Using domDocument, and parsing info, I would like

2019-01-27 01:32发布

问题:

Possible Duplicate:
Regular expression for grabbing the href attribute of an A element

This displays the what is between the a tag, but I would like a way to get the href contents as well.

Is there a way to do that using the domDocument?

$html = file_get_contents($uri);
$html = utf8_decode($html);

/*** a new dom object ***/
$dom = new domDocument;

/*** load the html into the object ***/
@$dom->loadHTML($html);

/*** discard white space ***/
$dom->preserveWhiteSpace = false;

/*** the table by its tag name ***/
$tables = $dom->getElementsByTagName('table');

/*** get all rows from the table ***/
$rows = $tables->item(0)->getElementsByTagName('tr');

/*** loop over the table rows ***/
foreach ($rows as $row)
{
    $a = $row->getElementsByTagName('a');
    /*** echo the values ***/
    echo $a->item(0)->nodeValue.'<br />';
    echo '<hr />';
}

回答1:

You're mere inches away from the answer -- you've already extracted the <a> tags inside your foreach loop. You're grabbing all of them in a DOMNodeList, so each item in that list will be an instance of DOMElement, which has a method called getAttribute.

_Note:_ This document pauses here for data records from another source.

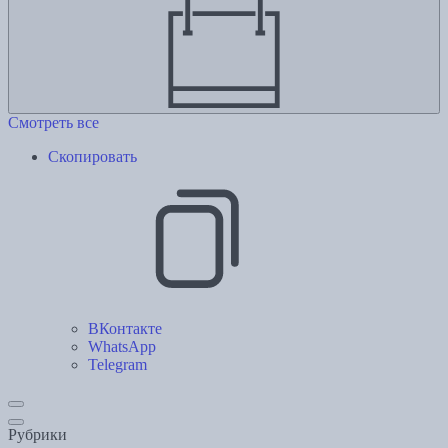
Смотреть все
Скопировать
ВКонтакте
WhatsApp
Telegram
Рубрики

$a->item(0)->getAttribute('href') will contain the string value of the href attribute. Tada!


It's possible that you might get an empty node list. You can work around this by checking that the first item in the list is an element.

$href = null;
$first_anchor_tag = $a->item(0);
if($first_anchor_tag instanceof DOMElement)
    $href = $first_anchor_tag->getAttribute('href');


回答2:

echo $a->getAttributeNode('href')->nodeValue."<br />";